C’est désormais officiel, le parquet de Budapest a engagé des poursuites contre le maire de la capitale, Gergely Karácsony, pour avoir organisé la Marche des fiertés du 28 juin 2025, malgré son interdiction par les autorités. Cette décision survient dans un climat politique tendu, à quelques mois des élections législatives hongroises prévues en avril.
La marche, qui avait réuni plusieurs centaines de milliers de participants, avait été interdite par la police sur fond de la loi adoptée en mars 2025 par le Parlement hongrois, majoritairement dirigé par le parti Fidesz de Viktor Orbán. Cette législation, justifiée officiellement par la « protection de l’enfance », interdit les manifestations publiques promouvant l’homosexualité.
Malgré cette interdiction, le maire Karácsony, qui se définit comme un défenseur des droits LGBTQIA+ et de la société civile, avait maintenu la marche. Les participants ont défilé avec des drapeaux arc-en-ciel et des pancartes dénonçant les restrictions des libertés publiques. Selon les observateurs, l’événement dépassait le cadre de la revendication LGBTQIA+ : il symbolisait un soutien plus large aux institutions démocratiques et à l’État de droit, perçus comme fragilisés par le gouvernement Orbán.
Le parquet accuse Karácsony d’avoir violé la loi sur la liberté d’association et de réunion. Une amende pourrait lui être infligée via une procédure sommaire, mais le maire reste passible d’une peine d’emprisonnement pouvant aller jusqu’à un an. Karácsony a déclaré qu’il poursuivrait son action pour défendre le droit de manifester et la visibilité des personnes LGBTQIA+ dans la capitale.
L’affaire a suscité des réactions internationales. Des organisations et institutions européennes, dont le Congrès du Conseil de l’Europe et la France, ont dénoncé cette procédure et demandé son abandon, soulignant qu’elle constitue un précédent inquiétant pour la liberté d’expression et de réunion en Hongrie.

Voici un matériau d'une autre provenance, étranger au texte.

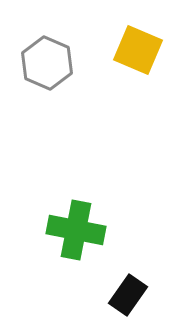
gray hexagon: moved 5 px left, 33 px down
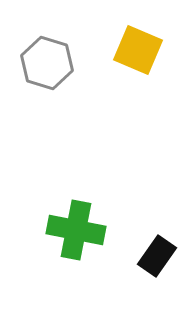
gray hexagon: rotated 6 degrees counterclockwise
black rectangle: moved 29 px right, 39 px up
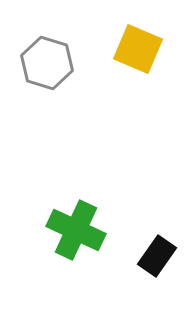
yellow square: moved 1 px up
green cross: rotated 14 degrees clockwise
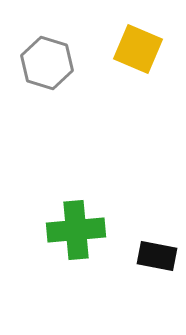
green cross: rotated 30 degrees counterclockwise
black rectangle: rotated 66 degrees clockwise
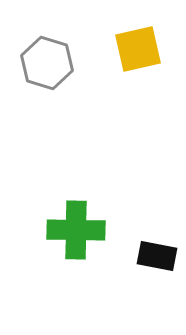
yellow square: rotated 36 degrees counterclockwise
green cross: rotated 6 degrees clockwise
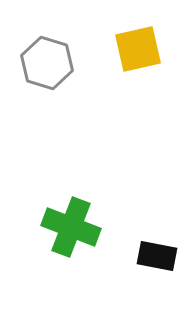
green cross: moved 5 px left, 3 px up; rotated 20 degrees clockwise
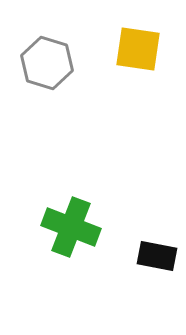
yellow square: rotated 21 degrees clockwise
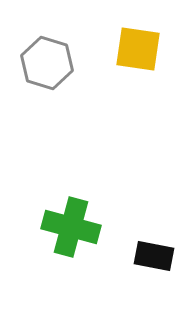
green cross: rotated 6 degrees counterclockwise
black rectangle: moved 3 px left
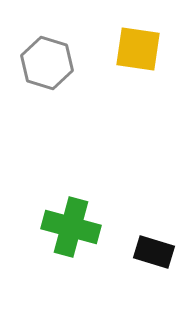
black rectangle: moved 4 px up; rotated 6 degrees clockwise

Viktor Orbán, au pouvoir depuis plus de 15 ans, est régulièrement critiqué pour ses mesures qualifiées d’illibérales, visant à restreindre la presse, la justice indépendante et les droits civils. La question LGBTQIA+ est devenue un des symboles de ces restrictions, la Hongrie étant le seul pays de l’Union européenne à interdire explicitement les marches des fiertés.
Maintenir la visibilité et la mobilisation dans l’espace public reste un enjeu central, malgré les menaces judiciaires.